Modeling the Mechanical Properties of Root–Substrate Interaction with a Transplanter Using Artificial Neural Networks

Abstract

The mechanical properties of a plug seedling substrate determine whether it will crush during the transplantation, thereby affecting the integrity of the root system and the survival rate of transplanted seedlings. In this study, we measured eight morphological parameters of pepper seedlings using machine vision and physical methods, and the corresponding substrate mechanical parameters of the plug seedlings were tested using a texture analyzer. Based on the experimental data, a BPNN framework was constructed to predict the substrate mechanical properties of plug seedlings at different growth stages.

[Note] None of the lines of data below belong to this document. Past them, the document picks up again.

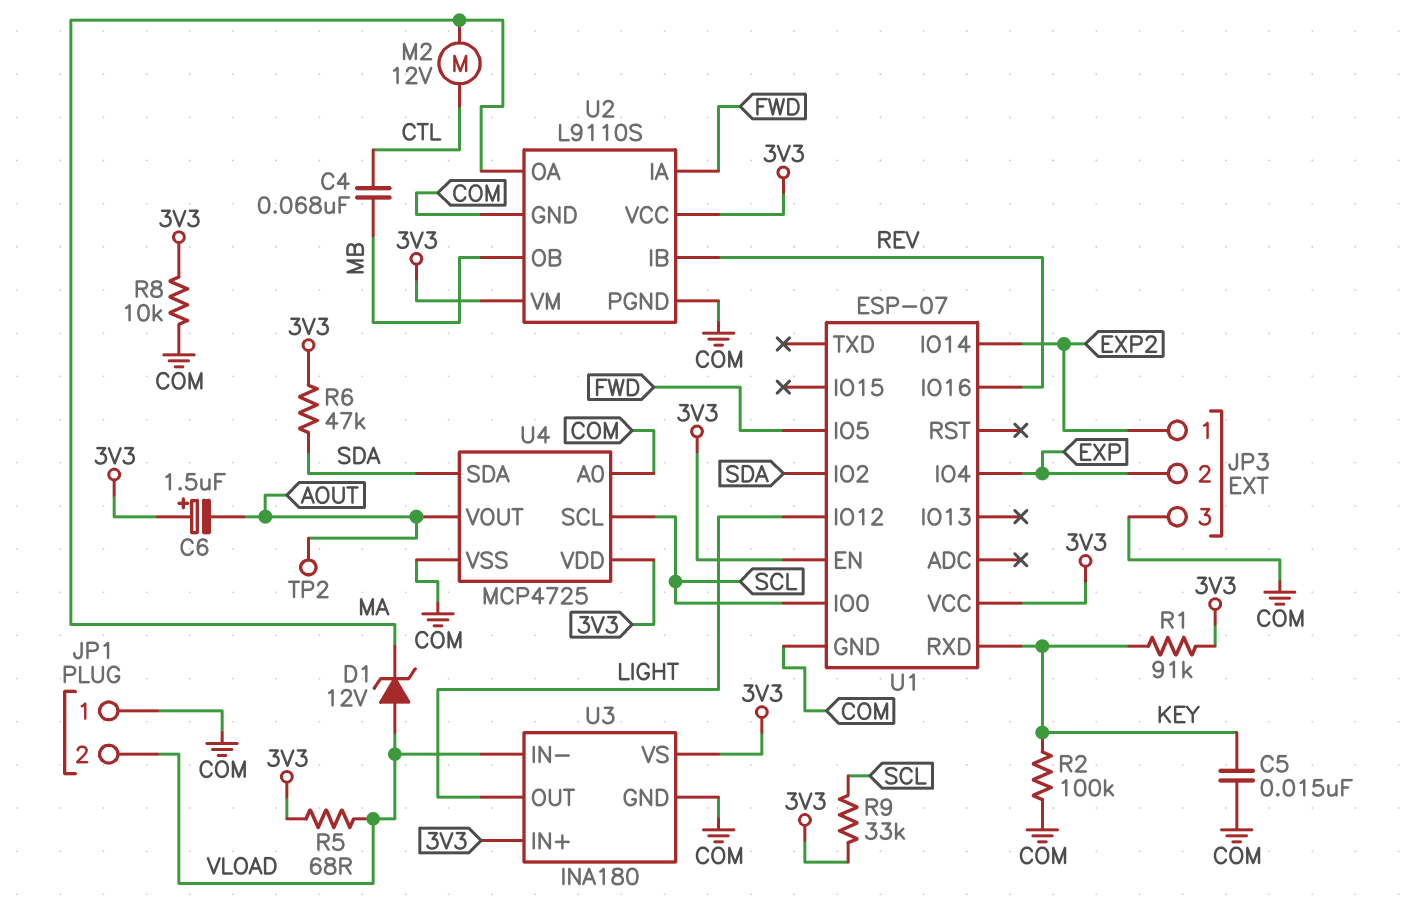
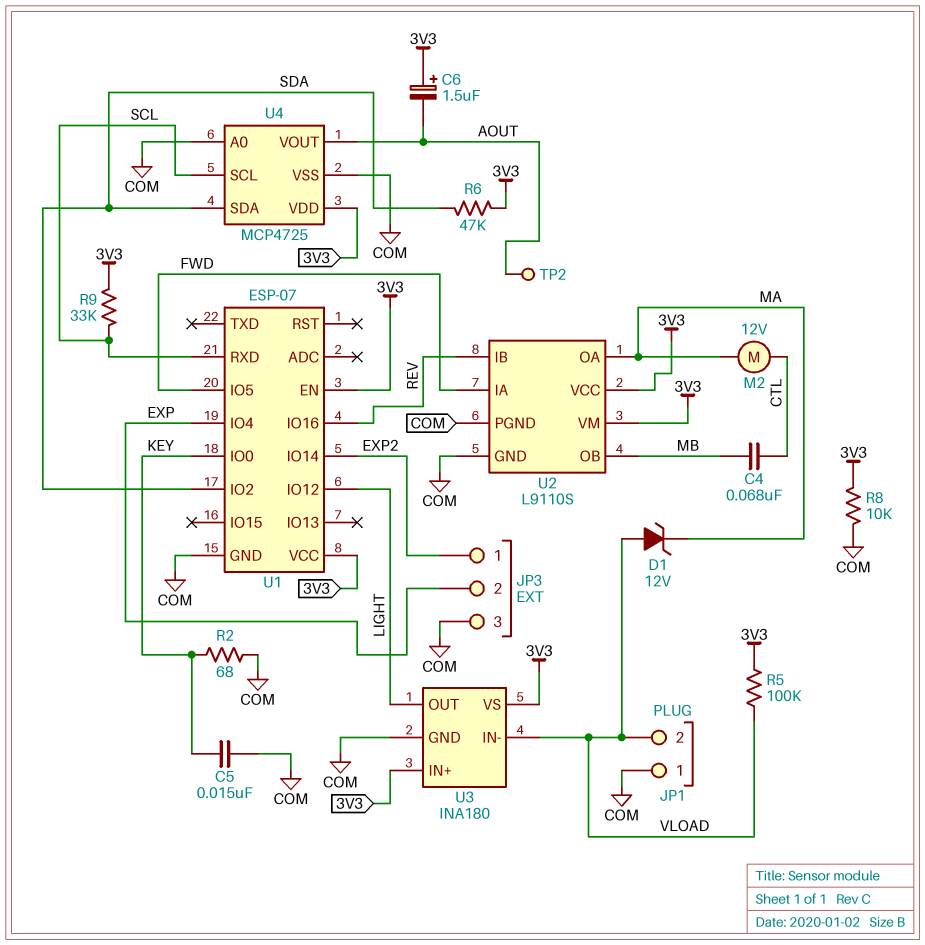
R1: 91k (3V3, KEY) -> none
R2: 100k (COM, KEY) -> 68 (COM, KEY)
R5: 68 (3V3, VLOAD) -> 100k (3V3, VLOAD)
U1 pin IO0: SCL -> KEY
U1 pin RXD: KEY -> SCL

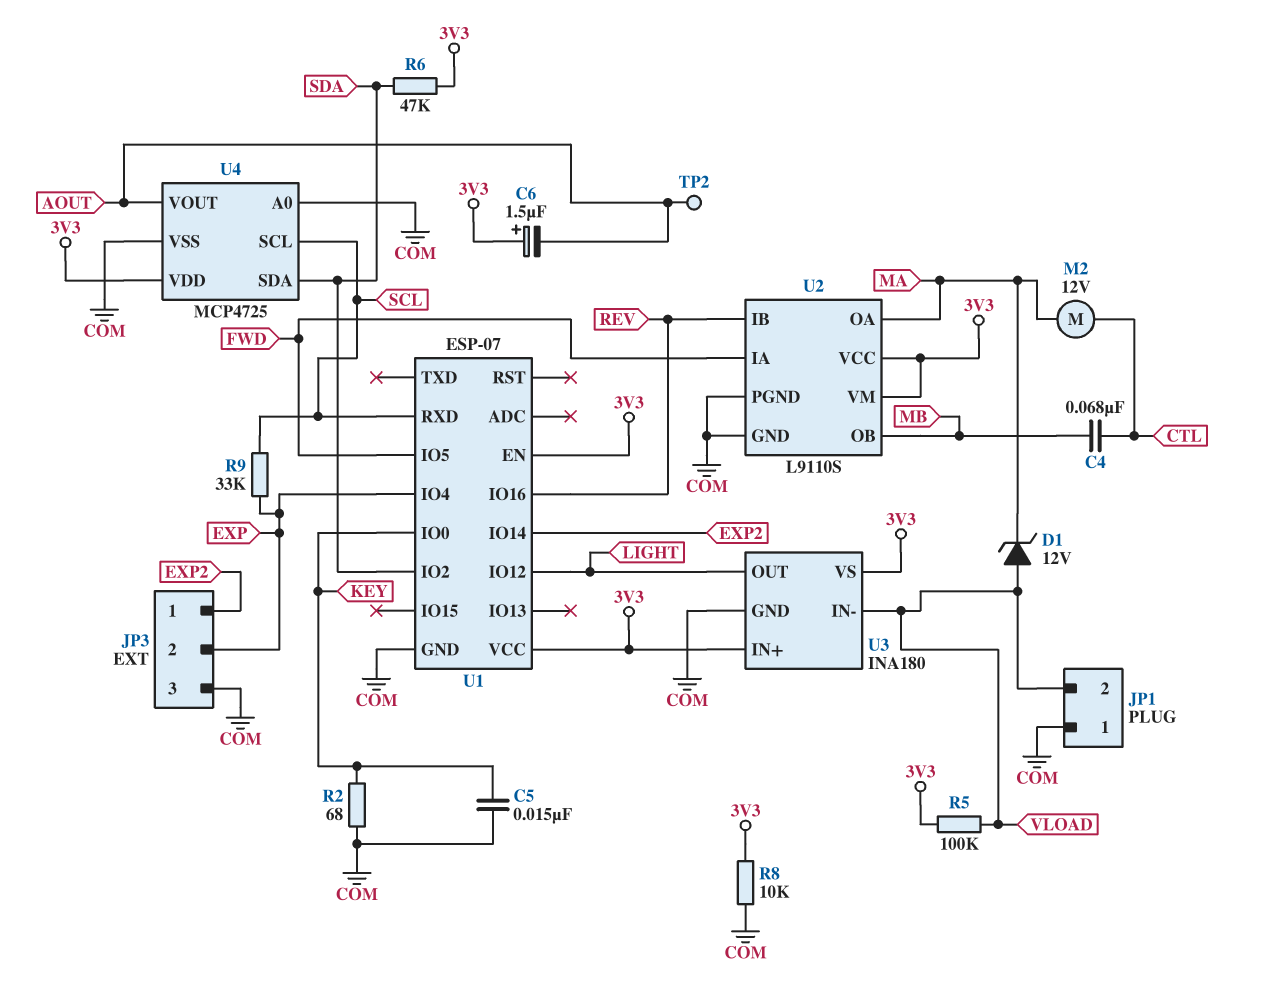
R9: 33k (3V3, SCL) -> 33k (EXP, SCL)

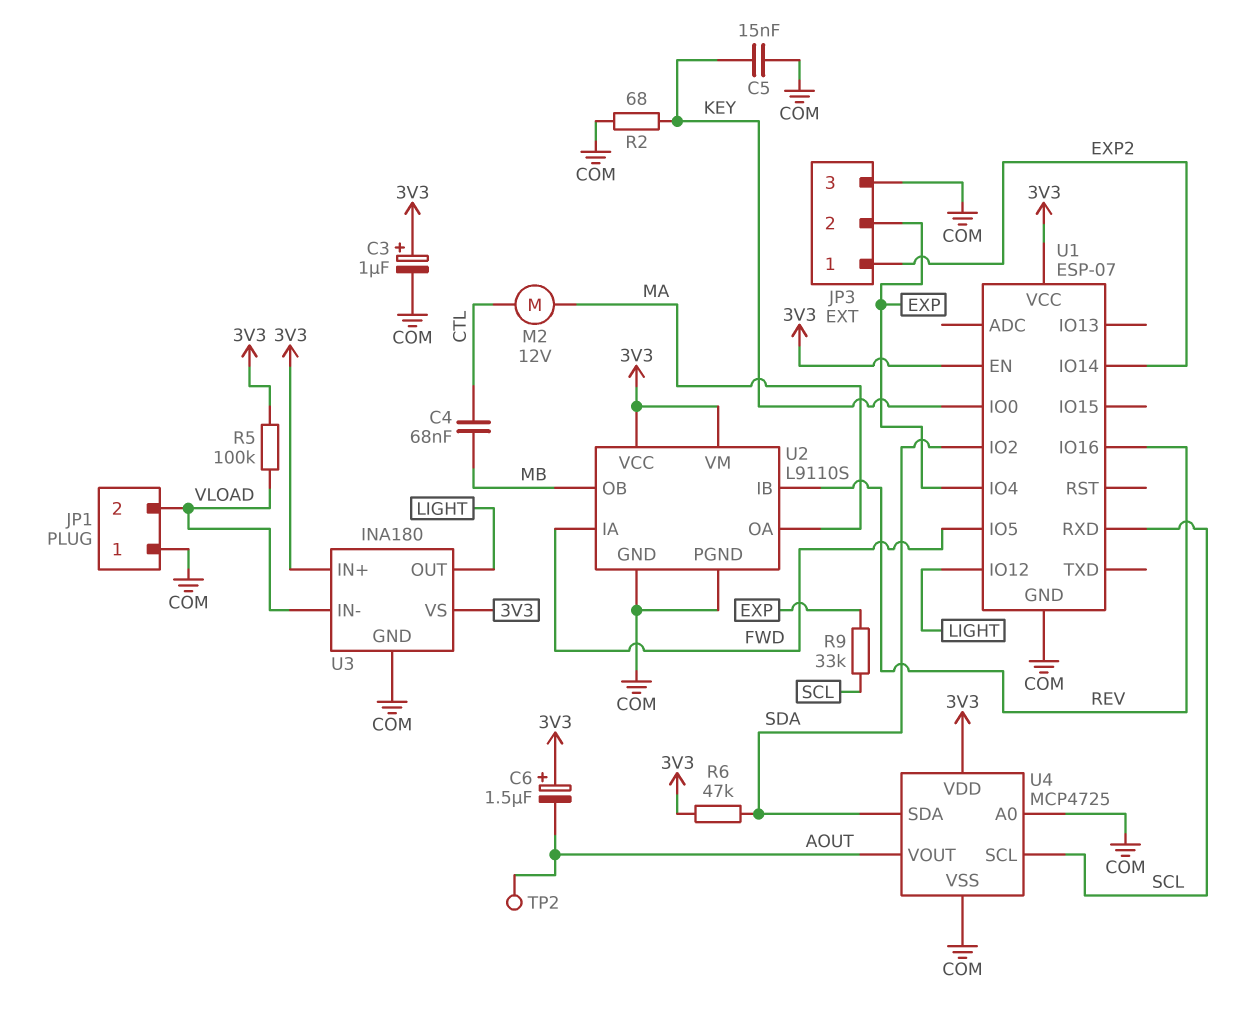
C3: none -> 1uF (plus 3V3, minus COM)
D1: zener 12V (A VLOAD, K MA) -> none
R8: 10k (3V3, COM) -> none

The results indicate that the BPNN with a framework of [8, 15, 15, 1] exhibits higher R2 and lower errors. The mean absolute error (MAE), mean squared error (MSE), and mean absolute percentage error (MAPE) values are 7.669, 88.842, and 9.076%, respectively, with an R2 of 0.867. The average prediction accuracy of 20 test data set is 90.472%. Finally, predictions and experimental validations were conducted on the substrate mechanical properties of seedlings grown for 47 days. The results revealed that the BPNN achieved an average prediction accuracy of 93.282%. Additionally, it exhibited faster speed and lower computational costs. This study provides a reference for the non-intrusive estimation of substrate mechanical properties in plug seedlings and the design and optimization of transplanting an end-effector.